- Exercise directions -
Please reproduce every line of the data below verbatim, keeping the original order and line breaks.

(Data for this exercise Opens)

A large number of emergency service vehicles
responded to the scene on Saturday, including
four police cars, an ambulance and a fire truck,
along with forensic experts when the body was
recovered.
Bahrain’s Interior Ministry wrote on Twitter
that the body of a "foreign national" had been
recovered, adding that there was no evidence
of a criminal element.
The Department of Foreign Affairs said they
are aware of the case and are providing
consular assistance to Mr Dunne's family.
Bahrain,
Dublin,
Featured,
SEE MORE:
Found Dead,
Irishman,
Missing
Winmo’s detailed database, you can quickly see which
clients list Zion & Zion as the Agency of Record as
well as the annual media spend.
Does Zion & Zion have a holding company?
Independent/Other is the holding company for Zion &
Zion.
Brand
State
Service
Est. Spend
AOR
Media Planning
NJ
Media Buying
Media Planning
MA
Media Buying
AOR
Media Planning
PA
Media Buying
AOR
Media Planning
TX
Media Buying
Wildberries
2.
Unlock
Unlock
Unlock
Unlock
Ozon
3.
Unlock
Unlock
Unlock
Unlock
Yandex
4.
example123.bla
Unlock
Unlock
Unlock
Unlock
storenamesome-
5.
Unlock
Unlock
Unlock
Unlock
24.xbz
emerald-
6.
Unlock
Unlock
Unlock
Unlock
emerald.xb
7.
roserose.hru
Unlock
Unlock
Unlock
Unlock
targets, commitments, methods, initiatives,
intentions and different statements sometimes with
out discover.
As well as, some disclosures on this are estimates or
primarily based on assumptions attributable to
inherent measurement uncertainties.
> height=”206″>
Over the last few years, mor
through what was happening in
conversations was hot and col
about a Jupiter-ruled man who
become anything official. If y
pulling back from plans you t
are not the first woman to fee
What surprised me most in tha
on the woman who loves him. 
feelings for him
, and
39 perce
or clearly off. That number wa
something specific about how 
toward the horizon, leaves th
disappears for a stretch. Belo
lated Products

(Data for this exercise Closes)

- Solution -
A large number of emergency service vehicles
responded to the scene on Saturday, including
four police cars, an ambulance and a fire truck,
along with forensic experts when the body was
recovered.
Bahrain’s Interior Ministry wrote on Twitter
that the body of a "foreign national" had been
recovered, adding that there was no evidence
of a criminal element.
The Department of Foreign Affairs said they
are aware of the case and are providing
consular assistance to Mr Dunne's family.
Bahrain,
Dublin,
Featured,
SEE MORE:
Found Dead,
Irishman,
Missing
Winmo’s detailed database, you can quickly see which
clients list Zion & Zion as the Agency of Record as
well as the annual media spend.
Does Zion & Zion have a holding company?
Independent/Other is the holding company for Zion &
Zion.
Brand
State
Service
Est. Spend
AOR
Media Planning
NJ
Media Buying
Media Planning
MA
Media Buying
AOR
Media Planning
PA
Media Buying
AOR
Media Planning
TX
Media Buying
Wildberries
2.
Unlock
Unlock
Unlock
Unlock
Ozon
3.
Unlock
Unlock
Unlock
Unlock
Yandex
4.
example123.bla
Unlock
Unlock
Unlock
Unlock
storenamesome-
5.
Unlock
Unlock
Unlock
Unlock
24.xbz
emerald-
6.
Unlock
Unlock
Unlock
Unlock
emerald.xb
7.
roserose.hru
Unlock
Unlock
Unlock
Unlock
targets, commitments, methods, initiatives,
intentions and different statements sometimes with
out discover.
As well as, some disclosures on this are estimates or
primarily based on assumptions attributable to
inherent measurement uncertainties.
> height=”206″>
Over the last few years, mor
through what was happening in
conversations was hot and col
about a Jupiter-ruled man who
become anything official. If y
pulling back from plans you t
are not the first woman to fee
What surprised me most in tha
on the woman who loves him. 
feelings for him
, and
39 perce
or clearly off. That number wa
something specific about how 
toward the horizon, leaves th
disappears for a stretch. Belo
lated Products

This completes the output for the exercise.